**Your instructions**.
Turn the text lines from all the items below into a single numbered list, omitting any blank lines. Leave the pictures out of your answer.

**Task data**.
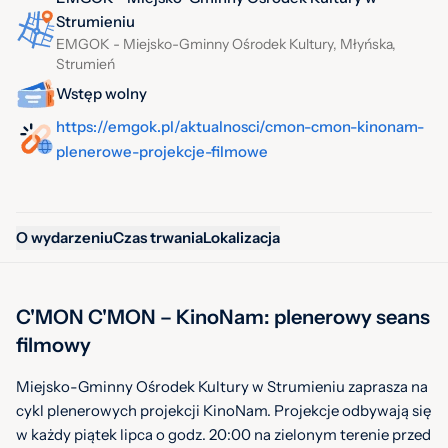
Strumieniu
EMGOK - Miejsko-Gminny Ośrodek Kultury, Młyńska,
Strumień
Wstęp wolny
https://emgok.pl/aktualnosci/cmon-cmon-kinonam-
plenerowe-projekcje-filmowe
O wydarzeniu
Czas trwania
Lokalizacja
C'MON C'MON – KinoNam: plenerowy seans
filmowy
Miejsko-Gminny Ośrodek Kultury w Strumieniu zaprasza na
cykl plenerowych projekcji KinoNam. Projekcje odbywają się
w każdy piątek lipca o godz. 20:00 na zielonym terenie przed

**Written response**.
1. Strumieniu
2. EMGOK - Miejsko-Gminny Ośrodek Kultury, Młyńska,
3. Strumień
4. Wstęp wolny
5. https://emgok.pl/aktualnosci/cmon-cmon-kinonam-
6. plenerowe-projekcje-filmowe
7. O wydarzeniu
8. Czas trwania
9. Lokalizacja
10. C'MON C'MON – KinoNam: plenerowy seans
11. filmowy
12. Miejsko-Gminny Ośrodek Kultury w Strumieniu zaprasza na
13. cykl plenerowych projekcji KinoNam. Projekcje odbywają się
14. w każdy piątek lipca o godz. 20:00 na zielonym terenie przed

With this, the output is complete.